» **Instruction A**
Can you write out every line of the records below, character for character?
== Document segment ==
Memorable quotes: I’m a baby I’ve wet myself, now feed me, cuz I’m so hungry. You don’t have to tell Swami Kwami what you’re thinking he already knows. Hey baby! God bless her cotton socks. If it had gone on another minute demon Kwami was about to come out. Please clear the dance floor In the Mix is about to start.
Turn ons: Choclate, giving presents, finding new characters to do so Katherine loses her mind.
Turn offs: Hearing “that guy” doing “that thing” through his wall, mean people.
Most memorable moments: The incredulous look he gave me when I said I didn’t think the production company would like to receive As I Lay Dying as a gift. When he first said God Bless her cotton socks, hunting for Ombres and realizing I had created swami kwami
Best quality: A true sweetheart, and his characters make me laugh because 1. they’re funny 2. He keeps doing them until they’re not funny anymore 3. He keeps doing them till they’re funny again. Gives good hugs.
Worst quality: That there is a demon kwami he hasn’t shown me yet.
Greatest tragedy: The amount of time I will have to wait before he reads this and I get to meet corporate raider kwami and Katharine wants to kill corporate raider Kwami.

JOE!
Position: Dancer
Origin: PITTSBURG!! Same as James. He’s just not as vocal about it.
Nickname: Destro, but with better abs
Nickname he doesn’t know he has: Harry Hotter and I’d like to see his penis (from the girls) He’s not so hot (from the guys)
Nickname he wishes he has: Elwood
Memorable quotes: I just got done with fountains I need a shower, no it’s fine! I guess I’ll just do the fucking handspring….again! Which fedora should I wear for this level of guitar hero? Yeah, James I know we’re both from Pittsburg (sigh), Bobby shut the fuck up!
Turn ons: Vests, caps, good beer, good wine, good times. Telling Bobby to shut up and then watching him walk away with that walk he does.
Turn offs: Dave’s back in Fountains, a place that could be considered home but is away from home, you know the place it has a lot of flags, The way Peter intensely stares at him during his Shipinmales routine.
Best quality: A very warm and easygoing person. Great sense of humour. Totally understands the subtleties of a spit take.
Worst quality: The smug look he gives the audience after he does his flips. Then the way he slaps a few of them after he gives the smug look, and then dares a cripple to try and do what he does, and then pulls the cripple out of his chair and rolls him around the floor, while taunting him by saying “Look at me I can do backflips like Joe! No you can’t cripple.” Then he kicks him while Nick laughs and rubs his hands together.
The thing I admire most: He can do that to a cripple and still get back on stage in time for the end of you can’t stop the beat.

JENNA!
Position: Singer
Origin: I have absolutely no idea where she came from. For the purposes of this lets just say she came out of the ocean in a giant shell and taught mortals how to defy gravity.
Nickname: Cherry Bomb
Nickname She doesn’t know she has: Janna Montana
Nickname she wishes she has: Fingerblast
Memorable quotes: Enough of this I’m going to the crew bar. Hmmm okay. W-O-W (three fingers up on the right, open mouth, three fingers up on the left), watch me do the running man, geez they’re like magnets those two, I’m going to hell, hey watch my bottle trick.
===
== Information provided ==
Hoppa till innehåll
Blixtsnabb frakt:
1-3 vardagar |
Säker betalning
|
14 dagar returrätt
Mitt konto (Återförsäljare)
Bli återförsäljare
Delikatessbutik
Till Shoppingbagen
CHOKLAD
===
» **Instruction B**
Can you reproduce, word for word, the part of the cast profiles from "Turn offs: Dave’s" up to and including "his Shipinmales routine."?

» **Exercise answer A**
Hoppa till innehåll
Blixtsnabb frakt:
1-3 vardagar |
Säker betalning
|
14 dagar returrätt
Mitt konto (Återförsäljare)
Bli återförsäljare
Delikatessbutik
Till Shoppingbagen
CHOKLAD

» **Exercise answer B**
Turn offs: Dave’s back in Fountains, a place that could be considered home but is away from home, you know the place it has a lot of flags, The way Peter intensely stares at him during his Shipinmales routine.